Task item
Only the lines holding the string "left" are needed; copy each of them from the data.

── Dataset records

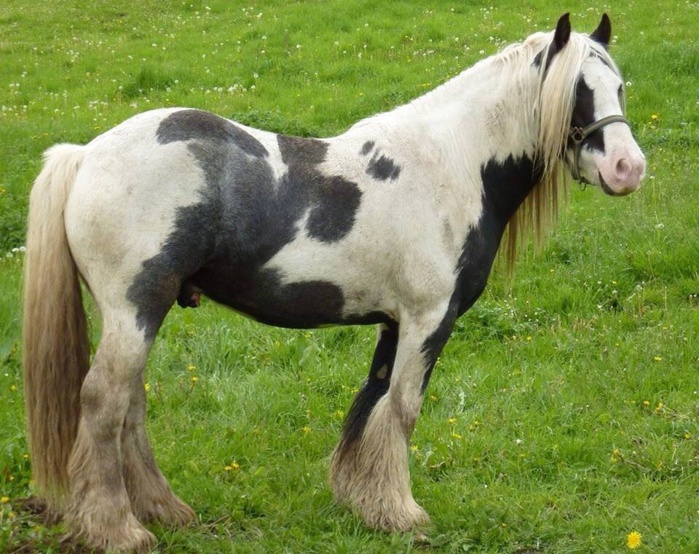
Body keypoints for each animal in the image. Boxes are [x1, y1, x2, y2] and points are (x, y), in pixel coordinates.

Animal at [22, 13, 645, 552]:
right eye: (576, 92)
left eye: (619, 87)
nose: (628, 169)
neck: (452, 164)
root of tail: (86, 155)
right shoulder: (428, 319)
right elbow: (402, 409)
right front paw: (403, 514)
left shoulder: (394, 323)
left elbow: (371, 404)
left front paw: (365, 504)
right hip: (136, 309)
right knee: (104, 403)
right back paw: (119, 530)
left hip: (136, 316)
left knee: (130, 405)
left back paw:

────

Completed task
left eye: (619, 87)
left shoulder: (394, 323)
left elbow: (371, 404)
left front paw: (365, 504)
left hip: (136, 316)
left knee: (130, 405)
left back paw:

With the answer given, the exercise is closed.